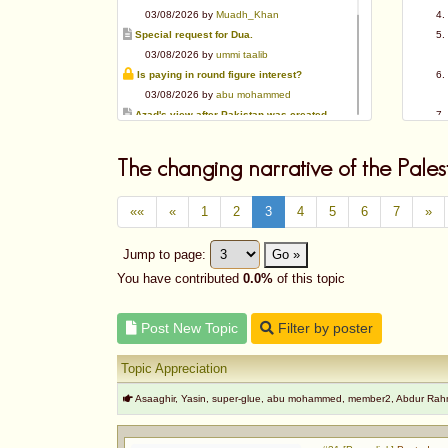
03/08/2026 by
Muadh_Khan
Special request for Dua.
03/08/2026 by
ummi taalib
Is paying in round figure interest?
03/08/2026 by
abu mohammed
Azad's view after Pakistan was created
02/08/2026 by
akbar703
Can We Slaughter Hens On Eid-Ul-Azha?
The changing narrative of the Pales
01/08/2026 by
Muadh_Khan
Bible vs Christians
««
«
1
2
3
4
5
6
7
»
01/08/2026 by
Muadh_Khan
OPINION ABOUT MAUDUDI SAHEB
Jump to page:
Go »
01/08/2026 by
Muadh_Khan
AL-ANDALUS (SPAIN)
You have contributed
0.0%
of this topic
31/07/2026 by
abu mohammed
Post New Topic
Filter by poster
Topic Appreciation
Asaaghir, Yasin, super-glue, abu mohammed, member2, Abdur Ra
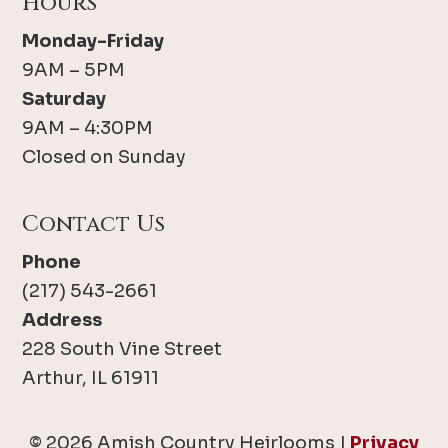
Hours
Monday-Friday
9AM – 5PM
Saturday
9AM – 4:30PM
Closed on Sunday
Contact Us
Phone
(217) 543-2661
Address
228 South Vine Street
Arthur, IL 61911
© 2026 Amish Country Heirlooms |
Privacy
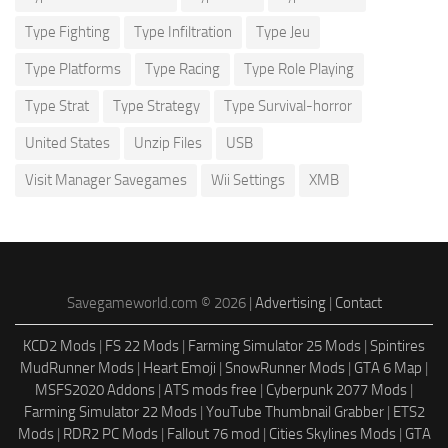
Type Fighting
Type Infiltration
Type Jeu
Type Platforms
Type Racing
Type Role Playing
Type Strat
Type Strategy
Type Survival-horror
United States
Unzip Files
USB
Visit Manager Savegames
Wii Settings
XMB
Savegameworld.com © 2026 |
Advertising
|
Contact
KCD2 Mods
|
FS 22 Mods
|
Farming Simulator 25 Mods
|
Spintires
MudRunner Mods
|
Heart Emoji
|
SnowRunner Mods
|
GTA 6 Map
|
MSFS2020 Addons
|
ATS mods free
|
Cyberpunk 2077 Mods
|
Farming Simulator 22 Mods
|
YouTube Thumbnail Grabber
|
ETS2
Mods
|
RDR2 PC Mods
|
Fallout 76 mod
|
Cities Skylines Mods
|
GTA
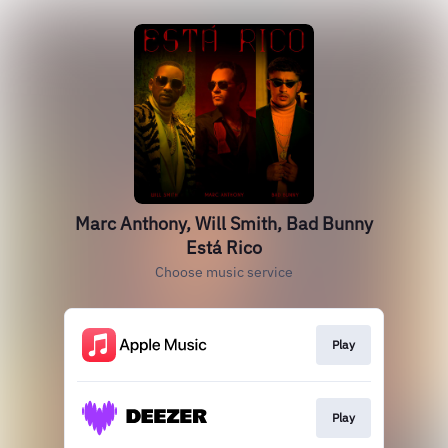
Marc Anthony, Will Smith, Bad Bunny
Está Rico
Choose music service
Play
Play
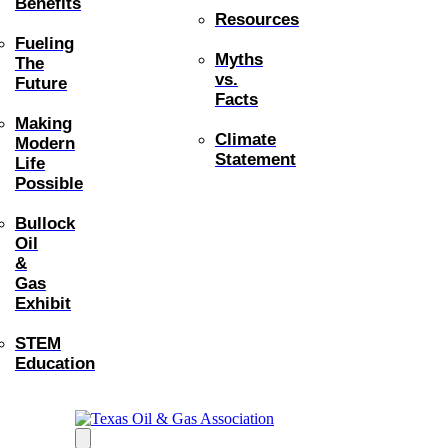
Benefits
Resources
Fueling
Myths
The
vs.
Future
Facts
Making
Climate
Modern
Statement
Life
Possible
Bullock
Oil
&
Gas
Exhibit
STEM
Education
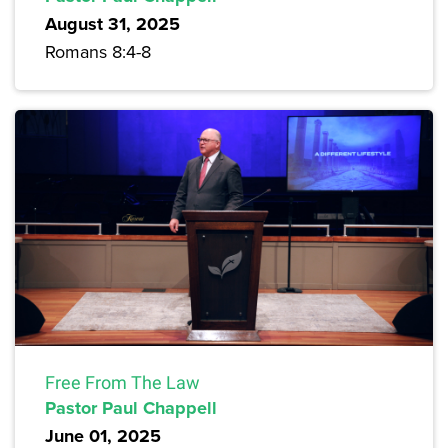
August 31, 2025
Romans 8:4-8
Free From The Law
Pastor Paul Chappell
June 01, 2025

• • •

Find each line in the rows above that contains the string "Type", treating uppercase and lowercase as different, and copy those lines.

• [Solution to this exercise]
Type Fighting
Type Infiltration
Type Jeu
Type Platforms
Type Racing
Type Role Playing
Type Strat
Type Strategy
Type Survival-horror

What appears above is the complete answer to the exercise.